All over the United States, dog owners are petitioning city officials to open up new dog parks, specifically, off-leash dog parks. These parks are places that are marketed not only as “dog friendly”, but actually let you take your dog into a fenced area so he or she can freely run and play with all the other dogs…big and small, without a care in the world (Cue the “running through fields of daisies” music).
Sound too good to be true? That’s because (in many cases) it is. Instead of being a fun, enjoyable and peaceful place, many off-leash dog parks can only be described as “chaotic.” Craziness. Dogs running everywhere without any kind of control. It can be anything but peaceful and enjoyable.

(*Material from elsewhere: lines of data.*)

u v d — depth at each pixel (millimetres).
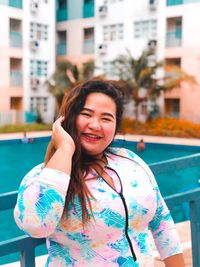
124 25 25062
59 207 1367
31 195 1357
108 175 1571
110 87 1627
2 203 1735
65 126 1580
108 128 1591
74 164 1507
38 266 2873
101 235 1479
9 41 24250
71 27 27453
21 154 17094
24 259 1815
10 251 1758
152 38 23812
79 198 1459
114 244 1502
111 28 25672
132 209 1519
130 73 22453
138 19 24500
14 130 22375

More and more Crimson K9 Dog Training clients are asking about off-leash dog parks and more and more, we are telling them to stay away. The truth is, off-leash dog parks are not safe places for your dog. We have had numerous clients tell us stories of taking their dog to the local dog park, only to have their dog attacked. In Madison, Wisconsin, an unleashed black Labrador killed a leashed puppy in front of the horrified owner and her two children. That’s right, a lab. Sweet, gentle, lovable.
Having your dog attacked by another dog is devastating. It can be something you struggle to get out of your head; the pictures, the sounds, the guilt. For a child, it can really be traumatic; nightmares, fear of other dogs, etc. For your dog, it can be life-altering, as well. Many gentle, friendly dogs can become fearful and/or aggressive because of being attacked.
And even supposedly “well trained dogs” can stir up trouble. Consider this: A 100-pound service dog killed a 4-pound Yorkshire Terrier at a Cape Cod, Massachusetts area dog show. The service dog was a Bouvier des Flandres who helped a woman in a wheelchair. And while this event didn’t take place at a dog park, it does unravel the cause for many of these dog problems: a lack of human understanding in regard to pack structure and pack mentality.
The typical dog owner does not understand how strong the pack instinct is, even in their very own family pet, and how readily it can be triggered when a dog is suddenly in the company of other dogs. Understand this: it only takes three dogs to make a pack. And if three dogs make a pack, imagine how a dog is dealing with being taken into a park with several other dogs. Many owners are simply not prepared for how difficult it may be to control their dogs in this setting.
Dogs will try to establish rank and will instinctively try to form packs and sometimes, threaten incoming dogs. They often will congregate around gates and entrances. This can threaten and overwhelm new dogs, not to mention be dangerous for a small child, even if the dogs are not aggressive.
The answer is for dog owners to become educated on pack structure, and learn how to better control their own dog. It is also imperative that dog owners learn how to read their dog’s behavior. Sometimes problems can be stopped before they occur just by watching and acting. In the meantime, stay away from off-leash dog parks. The last thing you want is for your dog, someone else’s dog, or some person to be hurt.